▶ _Task goal_
Edit the records below by changing each "catalogue / barcode" to "catalog number". Leave everything else as it is.

Collected data entries
-=-=-=-=-

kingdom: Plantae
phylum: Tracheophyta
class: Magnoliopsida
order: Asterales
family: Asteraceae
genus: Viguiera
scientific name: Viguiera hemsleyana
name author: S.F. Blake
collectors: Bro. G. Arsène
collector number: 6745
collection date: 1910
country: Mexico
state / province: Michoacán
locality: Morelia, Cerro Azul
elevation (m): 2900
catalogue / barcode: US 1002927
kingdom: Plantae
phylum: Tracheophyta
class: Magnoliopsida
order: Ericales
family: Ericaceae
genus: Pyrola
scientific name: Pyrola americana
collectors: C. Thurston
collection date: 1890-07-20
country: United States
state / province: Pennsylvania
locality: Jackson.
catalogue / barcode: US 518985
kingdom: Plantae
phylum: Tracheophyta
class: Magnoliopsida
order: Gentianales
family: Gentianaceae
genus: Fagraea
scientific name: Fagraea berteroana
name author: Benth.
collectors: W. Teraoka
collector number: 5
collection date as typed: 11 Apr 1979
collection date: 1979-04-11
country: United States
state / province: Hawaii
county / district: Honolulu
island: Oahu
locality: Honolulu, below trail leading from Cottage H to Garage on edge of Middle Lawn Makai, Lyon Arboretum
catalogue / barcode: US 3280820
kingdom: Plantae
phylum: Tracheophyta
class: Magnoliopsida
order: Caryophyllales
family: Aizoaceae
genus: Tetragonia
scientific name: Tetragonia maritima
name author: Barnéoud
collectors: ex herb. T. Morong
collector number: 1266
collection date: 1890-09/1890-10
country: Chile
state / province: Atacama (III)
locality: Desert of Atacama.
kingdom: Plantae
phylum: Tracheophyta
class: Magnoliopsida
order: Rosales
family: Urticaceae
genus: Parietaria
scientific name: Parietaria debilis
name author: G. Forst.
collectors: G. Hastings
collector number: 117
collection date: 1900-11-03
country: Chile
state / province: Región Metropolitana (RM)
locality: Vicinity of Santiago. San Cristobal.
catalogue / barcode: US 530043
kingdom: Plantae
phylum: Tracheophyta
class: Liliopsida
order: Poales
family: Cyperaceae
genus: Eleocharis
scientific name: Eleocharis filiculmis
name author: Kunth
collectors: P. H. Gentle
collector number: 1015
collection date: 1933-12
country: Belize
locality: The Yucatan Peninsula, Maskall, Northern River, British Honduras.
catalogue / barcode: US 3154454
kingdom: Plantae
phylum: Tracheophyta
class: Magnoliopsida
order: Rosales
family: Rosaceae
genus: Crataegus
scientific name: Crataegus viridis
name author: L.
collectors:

-=-=-=-=-

▶ _Complete response_
kingdom: Plantae
phylum: Tracheophyta
class: Magnoliopsida
order: Asterales
family: Asteraceae
genus: Viguiera
scientific name: Viguiera hemsleyana
name author: S.F. Blake
collectors: Bro. G. Arsène
collector number: 6745
collection date: 1910
country: Mexico
state / province: Michoacán
locality: Morelia, Cerro Azul
elevation (m): 2900
catalog number: US 1002927
kingdom: Plantae
phylum: Tracheophyta
class: Magnoliopsida
order: Ericales
family: Ericaceae
genus: Pyrola
scientific name: Pyrola americana
collectors: C. Thurston
collection date: 1890-07-20
country: United States
state / province: Pennsylvania
locality: Jackson.
catalog number: US 518985
kingdom: Plantae
phylum: Tracheophyta
class: Magnoliopsida
order: Gentianales
family: Gentianaceae
genus: Fagraea
scientific name: Fagraea berteroana
name author: Benth.
collectors: W. Teraoka
collector number: 5
collection date as typed: 11 Apr 1979
collection date: 1979-04-11
country: United States
state / province: Hawaii
county / district: Honolulu
island: Oahu
locality: Honolulu, below trail leading from Cottage H to Garage on edge of Middle Lawn Makai, Lyon Arboretum
catalog number: US 3280820
kingdom: Plantae
phylum: Tracheophyta
class: Magnoliopsida
order: Caryophyllales
family: Aizoaceae
genus: Tetragonia
scientific name: Tetragonia maritima
name author: Barnéoud
collectors: ex herb. T. Morong
collector number: 1266
collection date: 1890-09/1890-10
country: Chile
state / province: Atacama (III)
locality: Desert of Atacama.
kingdom: Plantae
phylum: Tracheophyta
class: Magnoliopsida
order: Rosales
family: Urticaceae
genus: Parietaria
scientific name: Parietaria debilis
name author: G. Forst.
collectors: G. Hastings
collector number: 117
collection date: 1900-11-03
country: Chile
state / province: Región Metropolitana (RM)
locality: Vicinity of Santiago. San Cristobal.
catalog number: US 530043
kingdom: Plantae
phylum: Tracheophyta
class: Liliopsida
order: Poales
family: Cyperaceae
genus: Eleocharis
scientific name: Eleocharis filiculmis
name author: Kunth
collectors: P. H. Gentle
collector number: 1015
collection date: 1933-12
country: Belize
locality: The Yucatan Peninsula, Maskall, Northern River, British Honduras.
catalog number: US 3154454
kingdom: Plantae
phylum: Tracheophyta
class: Magnoliopsida
order: Rosales
family: Rosaceae
genus: Crataegus
scientific name: Crataegus viridis
name author: L.
collectors:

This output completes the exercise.